AI Coding works with the GPT family of large language models. These models are based on vast amounts of different texts and additional training by human researchers, enabling them to be used in a general-purpose way.
We at ATLAS.ti offer easy access to these capable models with our AI Coding feature without the need to understand and navigate the technical details and limitations. ATLAS.ti automatically splits your text into chunks that are handled the AI and passes them to the GPT models for repeated analysis. The results of the analysis are algorithmically combined to offer the best mix of codes covering different topics without producing an overwhelming amount of codes.

Here is an in-depth view on these steps:

Large language models are sensitive to the surrounding text as they have a window of attention, also called the context. Choosing the right context is key in working with a large language model. A short context can mean that not a lot information can be processed, because some words or even sentences only make sense in a larger context. Choosing a context that is too large overflows the model with information and makes it harder for code-extraction algorithms to find meaningful codes. ATLAS.ti choses contexts that are no less than 100 characters long, but breaks at natural paragraphs boundaries. We found that these confines have a positive impact on coding quality while leaving out most headings and titles which are of less importance to qualitative researchers. As a further step to reduce noise in the analysed data, ATLAS.ti removes paragraphs from analysis that have more than one occurrence, as these are likely recurring phrases from interviews or speaker names.
In the first step of analysis, the AI models are tasked with finding meaningful codings for each segment of data, acting as if the model was a qualitative research assistant. As the models from the GPT family are quite creative, AI Coding may produce similar codings, while others touch on the same topic but are expressed in dissimilar ways. This procedure can produce hundreds of different codes that are not manageable in a time-saving manner.
To address this, we use a characteristic of language models called embeddings, where each word or phrase can be associated with a point in a multidimensional space. One of the useful properties of this feature is that words and phrases that are more similar to one another are located nearer to each other than words or phrases that are less similar.
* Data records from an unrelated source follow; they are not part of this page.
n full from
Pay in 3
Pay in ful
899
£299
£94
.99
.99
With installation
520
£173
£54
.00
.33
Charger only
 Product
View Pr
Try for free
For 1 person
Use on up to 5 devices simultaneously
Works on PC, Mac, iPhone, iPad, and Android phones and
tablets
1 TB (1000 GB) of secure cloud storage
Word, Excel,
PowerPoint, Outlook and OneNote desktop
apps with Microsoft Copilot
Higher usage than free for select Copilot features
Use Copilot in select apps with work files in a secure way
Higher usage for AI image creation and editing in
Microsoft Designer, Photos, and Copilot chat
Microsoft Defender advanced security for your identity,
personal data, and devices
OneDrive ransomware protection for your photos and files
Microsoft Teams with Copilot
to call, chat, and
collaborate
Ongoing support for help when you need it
Leveraging this property, ATLAS.ti clusters the codes by combining the ones nearest to each other into a collection. This clustering is repeated until a satisfactory number of collections is reached.
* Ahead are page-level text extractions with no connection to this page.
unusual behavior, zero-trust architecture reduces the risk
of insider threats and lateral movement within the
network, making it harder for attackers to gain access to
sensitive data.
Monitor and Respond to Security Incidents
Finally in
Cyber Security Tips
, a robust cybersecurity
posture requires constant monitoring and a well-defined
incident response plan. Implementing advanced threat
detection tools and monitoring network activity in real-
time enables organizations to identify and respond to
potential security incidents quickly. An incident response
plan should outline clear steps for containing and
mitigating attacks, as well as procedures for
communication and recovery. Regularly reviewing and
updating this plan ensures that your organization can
The combined codes are associated with the generated segments and proposed in the ATLAS.ti interface for viewing quotations.
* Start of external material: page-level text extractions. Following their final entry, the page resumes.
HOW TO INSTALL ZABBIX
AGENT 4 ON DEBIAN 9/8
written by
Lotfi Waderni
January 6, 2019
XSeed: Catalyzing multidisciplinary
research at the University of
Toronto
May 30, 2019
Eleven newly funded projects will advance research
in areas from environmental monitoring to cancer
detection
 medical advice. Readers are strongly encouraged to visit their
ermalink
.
Please keep in mind that, while it is generally beneficial that the GPT models were trained on vast amounts of text, this may in some situations result in incorrect output that does not accurately reflect real people, places, or facts. In some cases, GPT models may encode social biases such as stereotypes or negative sentiment towards certain groups. You should evaluate the accuracy of any output as appropriate for your use case.